The drop box for paper reviews is https://catalyst.uw.edu/collectit/dropbox/summary/pkoutris/21136

Week of
Paper(s)
Questions to Address
March 26
Optional: Query Language Primer
Optional: Finite Model Theory (Ch. 1 and 2)
April 2 Required: Answering queries using views

Sections 1, 2, 3 only.

  • What are some key applications?
  • What is the difference between an equivalent rewriting and a maximally contained rewriting?
  • What is the difference between query answering and query rewriting?
Optional: Optimizing queries using materialized views
Required: What goes around comes around
Sections 1, 2, 3, 4, 8, 9, 10, 11 (in other words, skip 5-7)
April 9 Required: The Anatomy of a Database System

Sections 1, 2, 3, 4 only

  • What are the advantages/disadvantages of using a thread v.s. a process per connection?
  • What are the three kinds of parallel database architectures? what are their pros/cons?
  • Why do database systems use a different buffer pool from that of the OS?
  • What is the iterator model for query execution?
Required: Join processing in database systems with large main memories

Sections 1,2 only

  • What is the "fudge factor"?
  • The main memory hash-join algorithm (called classic hashing in the paper) stores one relation in main memory.

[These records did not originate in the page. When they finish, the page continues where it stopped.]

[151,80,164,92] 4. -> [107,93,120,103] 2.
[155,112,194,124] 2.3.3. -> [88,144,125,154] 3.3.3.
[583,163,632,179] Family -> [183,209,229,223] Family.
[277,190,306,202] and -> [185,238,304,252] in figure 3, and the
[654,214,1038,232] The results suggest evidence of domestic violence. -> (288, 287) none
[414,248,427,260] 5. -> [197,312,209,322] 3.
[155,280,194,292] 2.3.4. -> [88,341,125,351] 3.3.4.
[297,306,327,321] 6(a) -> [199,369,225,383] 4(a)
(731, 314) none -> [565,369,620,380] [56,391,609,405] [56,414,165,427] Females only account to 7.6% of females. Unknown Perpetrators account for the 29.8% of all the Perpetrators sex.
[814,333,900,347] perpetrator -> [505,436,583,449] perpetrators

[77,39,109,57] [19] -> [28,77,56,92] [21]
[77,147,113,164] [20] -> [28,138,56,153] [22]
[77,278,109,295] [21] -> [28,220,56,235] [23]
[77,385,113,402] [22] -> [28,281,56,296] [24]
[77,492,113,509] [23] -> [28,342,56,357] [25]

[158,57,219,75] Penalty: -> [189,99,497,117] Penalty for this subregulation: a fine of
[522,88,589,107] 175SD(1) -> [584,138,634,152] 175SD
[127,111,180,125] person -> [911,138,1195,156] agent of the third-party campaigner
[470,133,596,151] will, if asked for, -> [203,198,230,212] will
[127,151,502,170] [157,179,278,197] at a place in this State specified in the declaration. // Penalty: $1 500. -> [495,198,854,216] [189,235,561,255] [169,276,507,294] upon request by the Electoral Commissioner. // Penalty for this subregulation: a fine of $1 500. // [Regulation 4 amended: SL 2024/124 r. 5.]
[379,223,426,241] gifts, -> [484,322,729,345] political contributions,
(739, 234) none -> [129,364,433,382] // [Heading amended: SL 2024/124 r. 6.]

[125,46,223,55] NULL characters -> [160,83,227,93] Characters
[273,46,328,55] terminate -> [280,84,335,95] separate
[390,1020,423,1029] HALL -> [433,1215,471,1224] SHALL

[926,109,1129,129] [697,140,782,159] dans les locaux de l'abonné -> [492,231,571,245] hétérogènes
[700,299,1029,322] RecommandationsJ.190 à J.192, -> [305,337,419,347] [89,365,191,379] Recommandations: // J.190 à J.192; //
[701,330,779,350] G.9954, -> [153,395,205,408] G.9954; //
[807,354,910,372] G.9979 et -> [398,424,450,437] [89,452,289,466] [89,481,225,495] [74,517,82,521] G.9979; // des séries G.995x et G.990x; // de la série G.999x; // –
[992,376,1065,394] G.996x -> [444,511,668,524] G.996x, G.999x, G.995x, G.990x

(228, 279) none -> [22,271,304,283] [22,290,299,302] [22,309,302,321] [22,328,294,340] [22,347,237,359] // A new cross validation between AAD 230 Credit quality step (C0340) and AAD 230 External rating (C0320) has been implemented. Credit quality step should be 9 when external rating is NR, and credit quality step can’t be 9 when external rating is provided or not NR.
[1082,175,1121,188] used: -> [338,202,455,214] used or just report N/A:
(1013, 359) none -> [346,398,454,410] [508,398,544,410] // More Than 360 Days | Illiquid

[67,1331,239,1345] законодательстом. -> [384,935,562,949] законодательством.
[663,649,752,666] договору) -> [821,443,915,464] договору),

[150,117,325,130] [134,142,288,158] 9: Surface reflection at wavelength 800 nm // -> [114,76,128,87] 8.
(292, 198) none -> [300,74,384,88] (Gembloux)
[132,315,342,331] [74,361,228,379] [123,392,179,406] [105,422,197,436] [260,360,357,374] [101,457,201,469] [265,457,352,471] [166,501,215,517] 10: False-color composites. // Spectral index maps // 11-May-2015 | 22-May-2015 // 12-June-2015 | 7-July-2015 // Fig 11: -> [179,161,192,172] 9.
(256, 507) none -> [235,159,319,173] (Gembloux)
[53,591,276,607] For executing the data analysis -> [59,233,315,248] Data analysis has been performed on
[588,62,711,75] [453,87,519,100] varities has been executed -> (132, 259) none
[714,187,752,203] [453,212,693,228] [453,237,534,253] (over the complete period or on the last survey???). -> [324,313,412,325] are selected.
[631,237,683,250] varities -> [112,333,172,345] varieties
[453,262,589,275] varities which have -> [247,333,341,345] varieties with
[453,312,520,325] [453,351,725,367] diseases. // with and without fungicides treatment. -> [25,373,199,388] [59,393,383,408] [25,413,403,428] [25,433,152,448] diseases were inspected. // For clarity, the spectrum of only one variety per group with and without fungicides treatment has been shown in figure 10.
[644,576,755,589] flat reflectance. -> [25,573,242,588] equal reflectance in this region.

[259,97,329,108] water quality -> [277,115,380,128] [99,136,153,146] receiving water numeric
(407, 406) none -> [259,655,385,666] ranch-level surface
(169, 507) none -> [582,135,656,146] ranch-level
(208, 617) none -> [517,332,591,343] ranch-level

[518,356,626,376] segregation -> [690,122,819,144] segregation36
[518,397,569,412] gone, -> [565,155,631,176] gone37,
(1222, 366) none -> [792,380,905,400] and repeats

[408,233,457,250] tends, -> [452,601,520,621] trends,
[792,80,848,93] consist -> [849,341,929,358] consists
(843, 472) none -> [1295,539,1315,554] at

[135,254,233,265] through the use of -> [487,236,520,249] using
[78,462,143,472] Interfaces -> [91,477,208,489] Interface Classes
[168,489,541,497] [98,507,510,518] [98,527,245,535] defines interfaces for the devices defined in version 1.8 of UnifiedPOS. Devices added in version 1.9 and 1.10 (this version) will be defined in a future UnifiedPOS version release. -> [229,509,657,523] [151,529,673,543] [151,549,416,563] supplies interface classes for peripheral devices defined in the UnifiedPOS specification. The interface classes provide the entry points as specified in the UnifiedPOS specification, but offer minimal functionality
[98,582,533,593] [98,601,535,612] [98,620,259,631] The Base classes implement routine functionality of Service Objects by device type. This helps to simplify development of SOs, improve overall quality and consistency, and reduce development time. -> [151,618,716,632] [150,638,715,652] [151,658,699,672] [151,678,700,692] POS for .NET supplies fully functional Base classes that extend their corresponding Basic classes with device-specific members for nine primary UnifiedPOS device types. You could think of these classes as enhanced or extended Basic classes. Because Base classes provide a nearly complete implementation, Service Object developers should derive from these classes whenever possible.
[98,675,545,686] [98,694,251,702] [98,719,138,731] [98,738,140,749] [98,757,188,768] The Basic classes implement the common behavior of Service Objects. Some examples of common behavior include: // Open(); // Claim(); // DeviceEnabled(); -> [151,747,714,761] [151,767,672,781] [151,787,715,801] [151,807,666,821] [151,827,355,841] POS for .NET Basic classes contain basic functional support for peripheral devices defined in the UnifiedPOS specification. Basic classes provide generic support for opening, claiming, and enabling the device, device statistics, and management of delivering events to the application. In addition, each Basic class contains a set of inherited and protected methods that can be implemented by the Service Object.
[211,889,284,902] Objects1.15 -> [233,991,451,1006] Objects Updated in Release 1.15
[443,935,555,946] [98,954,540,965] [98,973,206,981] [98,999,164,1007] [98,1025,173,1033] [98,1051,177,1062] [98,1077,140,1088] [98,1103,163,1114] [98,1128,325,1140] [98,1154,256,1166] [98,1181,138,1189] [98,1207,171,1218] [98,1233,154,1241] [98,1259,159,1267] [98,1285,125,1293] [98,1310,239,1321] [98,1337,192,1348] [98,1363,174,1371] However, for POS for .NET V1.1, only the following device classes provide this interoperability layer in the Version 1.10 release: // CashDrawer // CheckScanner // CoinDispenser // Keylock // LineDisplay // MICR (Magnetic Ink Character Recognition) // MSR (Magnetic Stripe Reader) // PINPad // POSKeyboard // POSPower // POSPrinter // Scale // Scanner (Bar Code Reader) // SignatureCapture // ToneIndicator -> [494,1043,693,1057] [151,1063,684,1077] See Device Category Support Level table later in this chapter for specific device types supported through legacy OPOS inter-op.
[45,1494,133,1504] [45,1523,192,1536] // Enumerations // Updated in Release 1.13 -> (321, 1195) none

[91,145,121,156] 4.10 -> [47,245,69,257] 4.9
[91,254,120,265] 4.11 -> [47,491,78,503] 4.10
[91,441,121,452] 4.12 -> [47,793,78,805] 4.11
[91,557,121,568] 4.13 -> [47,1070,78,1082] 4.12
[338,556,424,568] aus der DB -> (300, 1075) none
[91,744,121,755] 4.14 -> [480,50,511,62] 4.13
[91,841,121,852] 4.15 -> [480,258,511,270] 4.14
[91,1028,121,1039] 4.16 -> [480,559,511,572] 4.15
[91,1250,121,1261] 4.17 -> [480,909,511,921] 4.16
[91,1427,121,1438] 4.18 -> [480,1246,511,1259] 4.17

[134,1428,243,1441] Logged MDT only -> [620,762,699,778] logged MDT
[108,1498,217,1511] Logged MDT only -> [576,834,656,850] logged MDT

What happens to the algorithm if the amount of main memory is smaller than the size of the relation?
  • What is grace-hash-join?
  • What is hybrid-hash-join?
April 18 Required: Consistently Estimating the Selectivity of Conjuncts of Predicates

Sections 1,2,3 only

  • What are the challenges in using multidimensional histograms in cardinality estimation (and plan cost estimation)?
  • Suppose we have one dimensional histograms on R.A, R.B, R.C, R.AB, and R.BC. How do current systems estimate the size of a query SELECT * FROM R where A='a' and B='b' and C='c'? Discuss separately DB2 and SQL Server.
  • How does the approach in the paper estimate the size of the query?
April 25 Required: MapReduce

Sections 1,2,3,4 only. To answer the questions below you may need to do Homework 2 first.

  • What is the difference between a map job and a map task?
  • How is the number of map tasks determined? How is the number of reduce tasks determined?
  • What are the pros/cons in choosing a large/small number of map tasks and reduce tasks?
  • A reduce task has three phases: copy, sort, and reduce. Which of these phases may be started while the map tasks are still running, and which phases cannot be started until all map tasks have completed?
April 30 Required: The Declarative Imperative

Sections 1,2,3 only

  • What is the urgency of parallelism?
  • How does the datalog approach to parallelism differ from other approaches?
  • What are the three types of rules in Dedalus? See Fig. 1.
Optional: Datalog with negation (Chapter 14)
May 7 Optional: book on Finite Model Theory (ps, pdf)
May 14  
May 21 Required: Provenance Semirings
Sections 1,2,3,4 only
May 28 Required: Private Data Analysis
Read the entire paper.